E saímos desta iniciativa com importantes contributos.

Não temos a pretensão de ter todo o apuramento e informação para responder a esta questão, mas temos reflexão, temos ideias, temos propostas e, acima de tudo, temos vontade e queremos construir as soluções que se impõem.

É nesse sentido que gostaria de agradecer os contributos e reflexões que aqui vieram, contributos de gente que sabe do que fala, opiniões que muito contribuem para a construção das soluções que o País precisa.

Assumimos como ponto de partida que a resposta aos desafios que estão colocados exige consolidar e aprofundar o Sistema Público de Segurança Social – universal e solidário.

Para este objectivo é preciso ter em conta, desde logo, a realidade objectiva em que nos encontramos e a procura de soluções que garantam os princípios universais e de solidariedade da Segurança Social.
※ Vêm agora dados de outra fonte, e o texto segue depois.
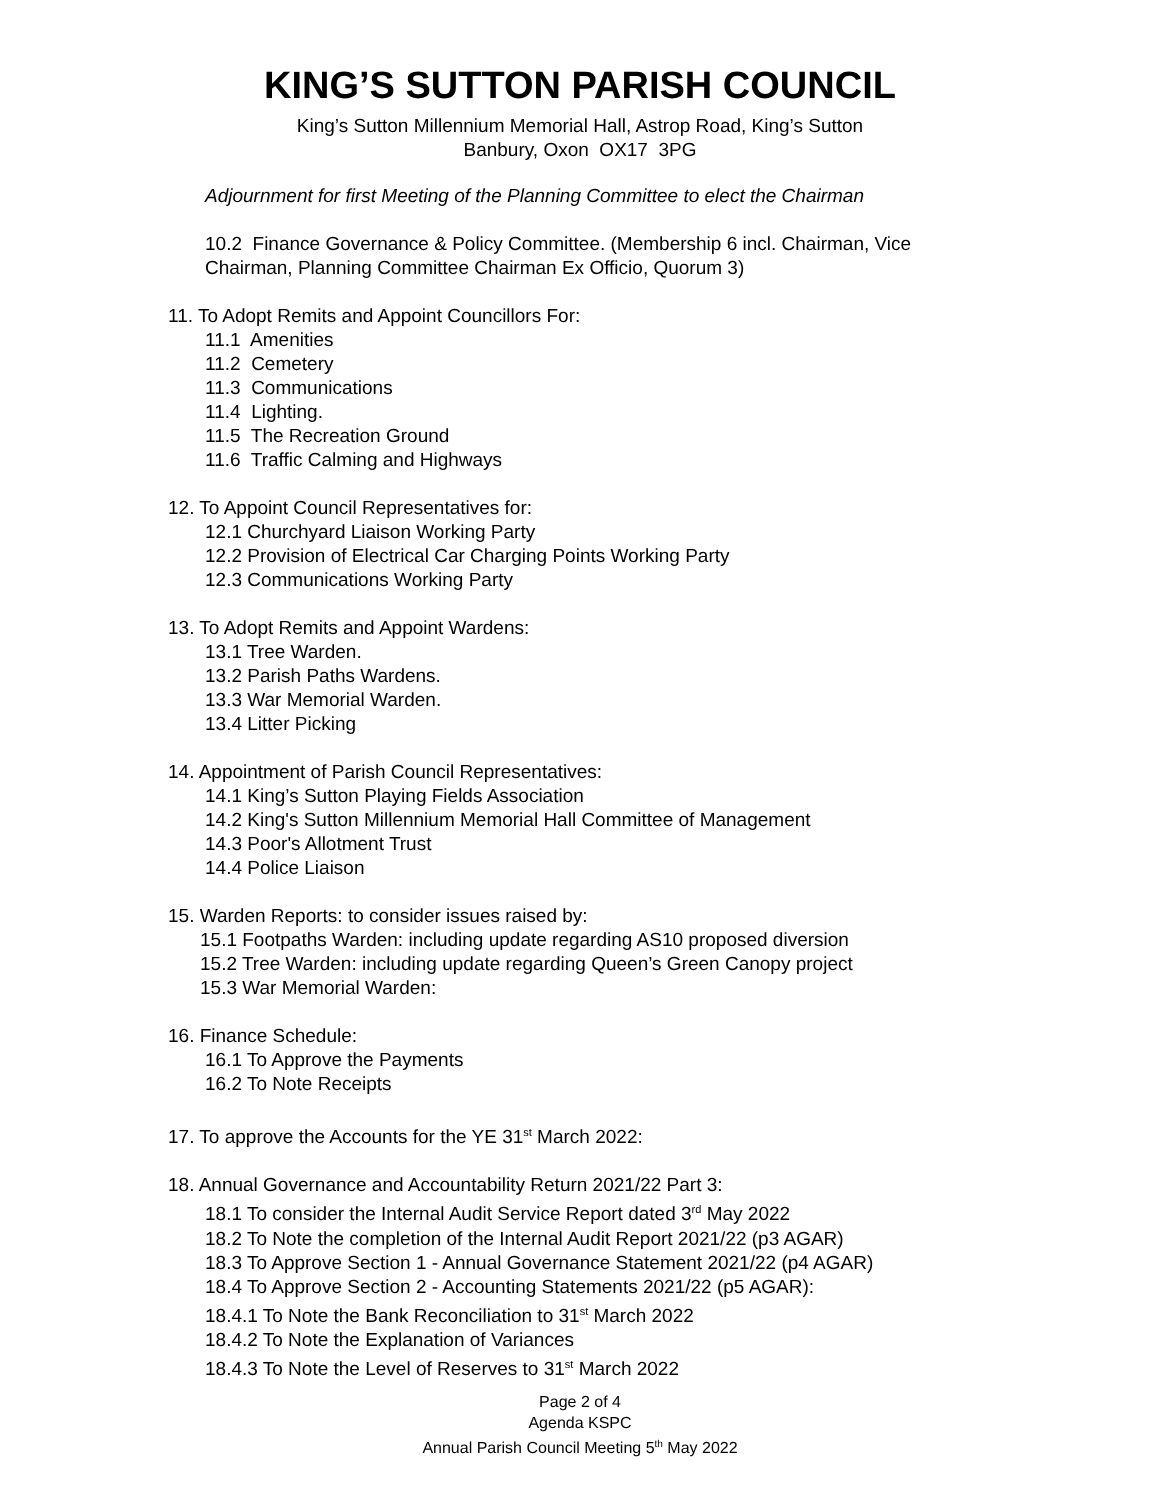KING’S SUTTON PARISH COUNCIL
King’s Sutton Millennium Memorial Hall, Astrop Road, King’s Sutton
Banbury, Oxon OX17 3PG
Adjournment for first Meeting of the Planning Committee to elect the Chairman
10.2 Finance Governance & Policy Committee. (Membership 6 incl. Chairman, Vice Chairman, Planning Committee Chairman Ex Officio, Quorum 3)
11. To Adopt Remits and Appoint Councillors For:
11.1 Amenities
11.2 Cemetery
11.3 Communications
11.4 Lighting.
11.5 The Recreation Ground
11.6 Traffic Calming and Highways
12. To Appoint Council Representatives for:
12.1 Churchyard Liaison Working Party
12.2 Provision of Electrical Car Charging Points Working Party
12.3 Communications Working Party
13. To Adopt Remits and Appoint Wardens:
13.1 Tree Warden.
13.2 Parish Paths Wardens.
13.3 War Memorial Warden.
13.4 Litter Picking
14. Appointment of Parish Council Representatives:
14.1 King’s Sutton Playing Fields Association
14.2 King's Sutton Millennium Memorial Hall Committee of Management
14.3 Poor's Allotment Trust
14.4 Police Liaison
15. Warden Reports: to consider issues raised by:
15.1 Footpaths Warden: including update regarding AS10 proposed diversion
15.2 Tree Warden: including update regarding Queen’s Green Canopy project
15.3 War Memorial Warden:
16. Finance Schedule:
16.1 To Approve the Payments
16.2 To Note Receipts
17. To approve the Accounts for the YE 31<sup>st</sup> March 2022:
18. Annual Governance and Accountability Return 2021/22 Part 3:
18.1 To consider the Internal Audit Service Report dated 3<sup>rd</sup> May 2022
18.2 To Note the completion of the Internal Audit Report 2021/22 (p3 AGAR)
18.3 To Approve Section 1 - Annual Governance Statement 2021/22 (p4 AGAR)
18.4 To Approve Section 2 - Accounting Statements 2021/22 (p5 AGAR):
18.4.1 To Note the Bank Reconciliation to 31<sup>st</sup> March 2022
18.4.2 To Note the Explanation of Variances
18.4.3 To Note the Level of Reserves to 31<sup>st</sup> March 2022
Page 2 of 4
Agenda KSPC
Annual Parish Council Meeting 5<sup>th</sup> May 2022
É necessário consolidar o Sistema Público de Segurança Social promovendo uma  adequada gestão das contribuições dos trabalhadores e a ampliação das receitas que permitam garantir a  sua protecção social. 

A Segurança Social não é o centro de tudo mas sobre ela recaem, em grande medida, os impactos das opções políticas de fundo.

Uma política geradora de precariedade, é necessário ter presente que 70% do emprego criado em 2022 foi com contratos precários, tem consequências na vida de quem está nessa situação mas também na Segurança Social.

O desemprego é um drama para quem o enfrenta, incluindo para os que não acedem ao respectivo subsídio, mas também gera constrangimentos para a Segurança Social.

Os baixos salários, num País onde 70% dos trabalhadores, cerca de 3 milhões, ganham menos de 1000 euros brutos, constituem um problema de todos os dias para os trabalhadores, mas tem também consequências na redução das possibilidades de ampliar o financiamento da Segurança Social.

São apenas alguns exemplos em que se verificam relações profundas entre opções políticas diversas e a Segurança Social. Mas não tem de ser assim!

O sistema público de Segurança Social, universal e solidário, resultante das contribuições dos rendimentos do trabalho, desempenha um papel central para assegurar as condições de vida necessárias, quer para quem perdeu as suas remunerações, quer para quem se reformou, ou ainda no apoio e prestações sociais à generalidade da população.

Mais emprego, mais estabilidade laboral e melhores salários são, simultaneamente, garantia de mais e melhor Segurança Social. Só assim será possível assegurar o direito à Segurança Social para todas as gerações como elemento central para a elevação das condições de vida dos trabalhadores e do povo e para o desenvolvimento do País.

A Segurança Social é uma conquista dos trabalhadores, uma forma de redistribuição da riqueza, elemento fundamental de garantia de apoio e justiça social.

Nesse sentido as opções para a Segurança Social não podem estar desligadas de opções políticas de fundo, opções mais amplas e gerais.

Promover uma adequada gestão das contribuições dos trabalhadores para garantir a sua protecção social, ampliando essa mesma contribuição desde logo a partir de uma questão que se coloca hoje como determinante, e em si mesmo uma emergência nacional, que é o aumento geral dos salários, de todos os salários.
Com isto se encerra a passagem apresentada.